Si cet accompagnement avant tout administratif ne suffit pas – quand la situation sociale est complexe ou quand d’autres troubles, entre autres psychologiques, sont associés –, l’aide à la communication passe le relais aux éducateurs spécialisés. « Ici, nous accueillons des personnes dont la majorité sont sous curatelle renforcée, signe Jérôme Denoyelle. Souvent, elles travaillent en ESAT et vivent en foyer. Elles peuvent aussi être seules en appartement, sans travail. A leur première visite au SAVS, nous ne nous rendons pas toujours compte de l’étendue de leurs besoins. » La première étape consiste à vérifier leur capacité de communiquer et, si nécessaire, à la renforcer grâce à des cours de langue des signes. Vient ensuite l’autonomie de déplacement : « Nous leur apprenons à prendre le métro, le bus. Nous leur indiquons où sont les administrations, la caisse d’allocations familiales ou la sécurité sociale », explique Jérôme Denoyelle. Cela implique aussi d’accompagner l’usager dans des rendez-vous où il peut se sentir perdu, par exemple chez le médecin, où le vocabulaire trop technique lui est incompréhensible. « Je suis là pour expliquer au médecin ces difficultés de niveau de français, afin qu’il puisse communiquer avec son patient », précise l’éducateur. Bref, pour remplir un rôle de soutien renforcé, au quotidien. Avec, en parallèle, l’organisation d’ateliers thématiques (nutrition, informatique) pour accélérer en petits groupes l’acquisition de l’autonomie.

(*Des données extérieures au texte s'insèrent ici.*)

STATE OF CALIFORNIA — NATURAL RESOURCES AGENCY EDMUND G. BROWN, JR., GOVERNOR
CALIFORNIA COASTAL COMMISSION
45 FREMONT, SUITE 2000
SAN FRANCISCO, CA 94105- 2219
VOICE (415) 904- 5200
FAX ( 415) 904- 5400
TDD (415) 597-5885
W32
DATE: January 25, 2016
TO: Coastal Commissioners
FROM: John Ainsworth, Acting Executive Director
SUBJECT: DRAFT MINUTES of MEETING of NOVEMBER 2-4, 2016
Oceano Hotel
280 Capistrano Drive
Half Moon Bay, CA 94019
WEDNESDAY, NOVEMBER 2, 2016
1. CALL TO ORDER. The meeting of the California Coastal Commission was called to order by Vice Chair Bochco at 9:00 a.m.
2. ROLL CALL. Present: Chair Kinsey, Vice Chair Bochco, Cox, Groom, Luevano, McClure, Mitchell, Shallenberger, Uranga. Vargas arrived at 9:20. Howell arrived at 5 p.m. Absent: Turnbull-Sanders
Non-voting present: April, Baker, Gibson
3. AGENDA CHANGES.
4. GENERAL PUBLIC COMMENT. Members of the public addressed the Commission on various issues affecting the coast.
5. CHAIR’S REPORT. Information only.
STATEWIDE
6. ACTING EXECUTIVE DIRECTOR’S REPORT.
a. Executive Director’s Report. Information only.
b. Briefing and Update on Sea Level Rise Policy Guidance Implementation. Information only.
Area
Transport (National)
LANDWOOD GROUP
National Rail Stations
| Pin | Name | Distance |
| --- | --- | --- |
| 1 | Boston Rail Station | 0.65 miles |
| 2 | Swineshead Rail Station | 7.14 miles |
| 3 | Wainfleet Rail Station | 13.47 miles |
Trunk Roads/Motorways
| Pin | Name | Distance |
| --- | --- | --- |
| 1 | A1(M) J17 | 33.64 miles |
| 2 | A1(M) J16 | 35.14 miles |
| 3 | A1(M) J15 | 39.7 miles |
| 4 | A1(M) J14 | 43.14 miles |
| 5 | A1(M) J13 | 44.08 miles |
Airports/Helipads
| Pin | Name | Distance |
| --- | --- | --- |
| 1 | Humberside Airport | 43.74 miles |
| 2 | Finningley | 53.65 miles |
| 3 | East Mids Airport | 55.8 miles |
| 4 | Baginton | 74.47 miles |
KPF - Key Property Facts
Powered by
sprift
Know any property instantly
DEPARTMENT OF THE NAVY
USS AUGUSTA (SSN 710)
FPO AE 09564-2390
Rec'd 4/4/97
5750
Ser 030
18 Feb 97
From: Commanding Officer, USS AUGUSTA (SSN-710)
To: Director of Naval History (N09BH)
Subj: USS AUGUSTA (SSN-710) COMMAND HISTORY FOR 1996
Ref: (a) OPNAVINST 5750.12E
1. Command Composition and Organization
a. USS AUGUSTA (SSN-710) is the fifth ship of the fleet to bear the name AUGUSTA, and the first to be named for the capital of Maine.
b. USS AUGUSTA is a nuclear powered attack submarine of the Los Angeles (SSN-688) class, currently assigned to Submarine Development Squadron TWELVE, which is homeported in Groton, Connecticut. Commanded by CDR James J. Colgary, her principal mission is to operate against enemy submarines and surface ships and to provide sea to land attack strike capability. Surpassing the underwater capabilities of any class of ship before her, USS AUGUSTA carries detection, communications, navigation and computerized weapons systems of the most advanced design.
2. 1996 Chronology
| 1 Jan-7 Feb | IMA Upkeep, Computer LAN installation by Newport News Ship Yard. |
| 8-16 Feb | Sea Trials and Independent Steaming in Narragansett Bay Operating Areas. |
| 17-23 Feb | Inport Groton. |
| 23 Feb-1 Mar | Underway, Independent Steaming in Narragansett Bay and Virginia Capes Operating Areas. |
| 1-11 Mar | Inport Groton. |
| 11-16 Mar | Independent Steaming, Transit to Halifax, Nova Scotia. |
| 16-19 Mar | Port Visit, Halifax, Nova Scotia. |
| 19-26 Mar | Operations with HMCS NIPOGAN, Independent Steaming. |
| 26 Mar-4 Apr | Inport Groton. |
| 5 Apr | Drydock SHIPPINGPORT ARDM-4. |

LA RÉUNION HEBDOMADAIRE EN LANGUE DES SIGNES

Une fois par semaine, les réunions d’équipe sont l’occasion de faire le point, de réfléchir à une stratégie et de définir qui prend en charge le suivi. Un temps d’autant plus important qu’au mois de juin le service a changé de mode de fonctionnement. « Auparavant, les cas étaient pris au fil des disponibilités de chacun, détaille Dorothée Nonque. Maintenant, nous sommes organisés par secteurs. » Les transferts de dossiers entre professionnels sont donc fréquents. La réunion se tient en utilisant la seule langue commune à tous, celle des signes. Ce jeudi matin, on évoque le cas d’un usager en position de défiance à l’égard de son entourage familial du fait qu’il ne maîtrise pas les outils du quotidien, en particulier pour la gestion de son compte en banque. « Il ne comprend pas le système des prélèvements et a l’impression que sa femme donne de l’argent aux autres », explique Béatrice Leclercq, l’une des trois psychologues du SAVS. Il est convenu d’organiser une réunion avec l’usager et son cercle familial, à laquelle participeront à la fois la psychologue, l’aide à la communication concerné et la chef de service. Autre dossier délicat, celui d’une jeune femme avec un petit enfant, pour l’instant hébergée dans un centre maternel. Un de ses proches lui propose de l’héberger, mais l’équipe n’est pas enthousiaste : elle craint une perte d’autonomie. « Il s’agit de se donner du temps », suggère Dorothée Nonque.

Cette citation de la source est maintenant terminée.